*** DATASET EXTRACT Section Begins ***

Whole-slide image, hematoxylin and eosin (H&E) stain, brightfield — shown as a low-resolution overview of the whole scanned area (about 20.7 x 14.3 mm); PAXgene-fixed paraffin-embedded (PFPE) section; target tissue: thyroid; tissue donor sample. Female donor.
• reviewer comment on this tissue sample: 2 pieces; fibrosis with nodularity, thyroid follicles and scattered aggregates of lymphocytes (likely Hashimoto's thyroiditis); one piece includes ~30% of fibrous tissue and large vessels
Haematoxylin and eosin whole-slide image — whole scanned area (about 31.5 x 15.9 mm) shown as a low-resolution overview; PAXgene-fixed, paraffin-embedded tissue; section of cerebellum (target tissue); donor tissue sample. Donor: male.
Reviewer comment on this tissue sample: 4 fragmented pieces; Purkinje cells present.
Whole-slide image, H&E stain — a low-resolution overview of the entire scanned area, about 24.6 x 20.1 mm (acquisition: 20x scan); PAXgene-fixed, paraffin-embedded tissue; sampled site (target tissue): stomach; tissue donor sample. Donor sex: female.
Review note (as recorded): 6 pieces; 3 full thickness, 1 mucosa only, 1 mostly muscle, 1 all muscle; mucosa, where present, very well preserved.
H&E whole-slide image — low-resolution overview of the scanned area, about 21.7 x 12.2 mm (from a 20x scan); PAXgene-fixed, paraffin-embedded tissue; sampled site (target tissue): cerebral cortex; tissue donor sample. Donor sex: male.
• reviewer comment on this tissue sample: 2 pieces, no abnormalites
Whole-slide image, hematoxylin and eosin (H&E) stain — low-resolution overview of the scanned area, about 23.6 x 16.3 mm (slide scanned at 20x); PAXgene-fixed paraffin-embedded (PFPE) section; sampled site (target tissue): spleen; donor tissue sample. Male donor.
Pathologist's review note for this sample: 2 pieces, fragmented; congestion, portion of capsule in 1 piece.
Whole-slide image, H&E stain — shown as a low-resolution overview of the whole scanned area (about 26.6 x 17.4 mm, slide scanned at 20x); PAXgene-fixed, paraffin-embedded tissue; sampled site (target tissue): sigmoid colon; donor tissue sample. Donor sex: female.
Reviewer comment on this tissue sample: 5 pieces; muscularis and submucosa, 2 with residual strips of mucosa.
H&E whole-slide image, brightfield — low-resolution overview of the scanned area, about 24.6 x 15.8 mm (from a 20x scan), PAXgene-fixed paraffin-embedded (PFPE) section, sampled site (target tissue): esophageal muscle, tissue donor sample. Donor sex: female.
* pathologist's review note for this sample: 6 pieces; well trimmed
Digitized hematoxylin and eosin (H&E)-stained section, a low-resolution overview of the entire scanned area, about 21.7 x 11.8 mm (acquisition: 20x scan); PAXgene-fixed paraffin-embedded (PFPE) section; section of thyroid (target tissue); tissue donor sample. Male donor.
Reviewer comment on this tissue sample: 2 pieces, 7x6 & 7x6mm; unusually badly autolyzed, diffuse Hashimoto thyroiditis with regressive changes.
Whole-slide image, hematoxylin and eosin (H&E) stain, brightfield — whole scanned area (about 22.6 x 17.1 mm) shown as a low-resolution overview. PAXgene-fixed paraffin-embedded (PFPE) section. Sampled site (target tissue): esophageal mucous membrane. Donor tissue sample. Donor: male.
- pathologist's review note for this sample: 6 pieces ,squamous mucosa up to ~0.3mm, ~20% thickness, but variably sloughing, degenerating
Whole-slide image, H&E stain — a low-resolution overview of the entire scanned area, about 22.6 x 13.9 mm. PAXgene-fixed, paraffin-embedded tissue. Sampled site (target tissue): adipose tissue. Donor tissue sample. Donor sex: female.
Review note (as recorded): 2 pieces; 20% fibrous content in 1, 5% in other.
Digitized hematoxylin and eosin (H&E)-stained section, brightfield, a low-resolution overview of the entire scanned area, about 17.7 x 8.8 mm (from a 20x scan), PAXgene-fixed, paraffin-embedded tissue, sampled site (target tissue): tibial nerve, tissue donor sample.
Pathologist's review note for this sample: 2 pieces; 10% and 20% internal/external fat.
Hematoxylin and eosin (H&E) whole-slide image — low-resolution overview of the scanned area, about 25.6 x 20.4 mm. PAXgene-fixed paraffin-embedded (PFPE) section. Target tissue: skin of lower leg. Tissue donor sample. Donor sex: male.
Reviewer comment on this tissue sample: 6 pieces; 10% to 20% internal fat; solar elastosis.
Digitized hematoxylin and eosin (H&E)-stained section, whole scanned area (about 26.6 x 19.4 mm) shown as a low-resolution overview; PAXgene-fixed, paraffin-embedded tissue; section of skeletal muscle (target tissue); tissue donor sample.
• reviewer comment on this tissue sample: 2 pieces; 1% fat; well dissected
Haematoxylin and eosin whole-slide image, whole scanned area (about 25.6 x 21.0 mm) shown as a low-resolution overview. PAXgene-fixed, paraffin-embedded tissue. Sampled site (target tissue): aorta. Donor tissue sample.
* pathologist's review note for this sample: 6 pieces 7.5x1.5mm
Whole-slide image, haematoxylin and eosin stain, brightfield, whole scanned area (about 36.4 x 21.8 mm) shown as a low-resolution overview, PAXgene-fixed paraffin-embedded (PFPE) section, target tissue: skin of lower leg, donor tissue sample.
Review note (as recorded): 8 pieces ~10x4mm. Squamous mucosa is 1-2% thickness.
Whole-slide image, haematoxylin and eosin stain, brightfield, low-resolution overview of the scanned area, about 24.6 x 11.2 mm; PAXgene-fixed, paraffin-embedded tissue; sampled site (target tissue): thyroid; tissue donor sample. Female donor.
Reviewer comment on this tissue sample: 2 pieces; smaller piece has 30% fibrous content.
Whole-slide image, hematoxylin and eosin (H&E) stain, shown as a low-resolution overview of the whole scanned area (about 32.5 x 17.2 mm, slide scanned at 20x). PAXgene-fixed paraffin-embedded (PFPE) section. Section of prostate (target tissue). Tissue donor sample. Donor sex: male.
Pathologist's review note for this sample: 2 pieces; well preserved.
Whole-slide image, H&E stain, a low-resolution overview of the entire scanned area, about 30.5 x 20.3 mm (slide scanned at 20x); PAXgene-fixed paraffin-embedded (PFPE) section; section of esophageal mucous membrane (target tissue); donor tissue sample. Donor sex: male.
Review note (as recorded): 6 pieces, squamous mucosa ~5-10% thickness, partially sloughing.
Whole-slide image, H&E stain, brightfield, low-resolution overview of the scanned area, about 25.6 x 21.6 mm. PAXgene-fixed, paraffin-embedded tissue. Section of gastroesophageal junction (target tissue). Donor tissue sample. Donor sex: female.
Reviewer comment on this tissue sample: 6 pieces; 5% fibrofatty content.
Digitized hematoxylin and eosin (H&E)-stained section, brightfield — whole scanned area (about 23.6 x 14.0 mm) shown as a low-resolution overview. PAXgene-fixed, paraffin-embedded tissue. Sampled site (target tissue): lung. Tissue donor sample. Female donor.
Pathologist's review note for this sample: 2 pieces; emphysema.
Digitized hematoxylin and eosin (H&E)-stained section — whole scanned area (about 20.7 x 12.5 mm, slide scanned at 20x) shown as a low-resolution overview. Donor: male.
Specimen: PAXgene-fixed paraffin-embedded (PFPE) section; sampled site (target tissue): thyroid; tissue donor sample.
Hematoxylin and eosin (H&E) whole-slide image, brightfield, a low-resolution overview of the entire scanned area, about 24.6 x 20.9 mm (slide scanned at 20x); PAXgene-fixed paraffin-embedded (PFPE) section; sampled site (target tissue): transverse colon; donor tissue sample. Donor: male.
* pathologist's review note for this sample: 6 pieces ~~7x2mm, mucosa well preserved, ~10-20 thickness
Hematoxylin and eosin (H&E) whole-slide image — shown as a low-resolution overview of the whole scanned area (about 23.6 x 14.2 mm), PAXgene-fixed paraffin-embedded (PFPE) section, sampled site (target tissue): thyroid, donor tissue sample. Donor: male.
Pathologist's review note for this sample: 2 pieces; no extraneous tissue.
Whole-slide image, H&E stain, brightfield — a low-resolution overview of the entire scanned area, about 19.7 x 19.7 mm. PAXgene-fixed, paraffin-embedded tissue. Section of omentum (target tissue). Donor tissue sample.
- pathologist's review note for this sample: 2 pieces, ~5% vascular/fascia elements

*** DATASET EXTRACT Section Ends ***

### [EXERCISE REQUIREMENTS]
Only one stretch of the data above is needed. Restate it word for word, from the line containing "and large vessels" through the line containing "stomach; tissue donor sample. Donor sex: female.", both ends included.

### [SOLVED PROBLEM]
• reviewer comment on this tissue sample: 2 pieces; fibrosis with nodularity, thyroid follicles and scattered aggregates of lymphocytes (likely Hashimoto's thyroiditis); one piece includes ~30% of fibrous tissue and large vessels
Haematoxylin and eosin whole-slide image — whole scanned area (about 31.5 x 15.9 mm) shown as a low-resolution overview; PAXgene-fixed, paraffin-embedded tissue; section of cerebellum (target tissue); donor tissue sample. Donor: male.
Reviewer comment on this tissue sample: 4 fragmented pieces; Purkinje cells present.
Whole-slide image, H&E stain — a low-resolution overview of the entire scanned area, about 24.6 x 20.1 mm (acquisition: 20x scan); PAXgene-fixed, paraffin-embedded tissue; sampled site (target tissue): stomach; tissue donor sample. Donor sex: female.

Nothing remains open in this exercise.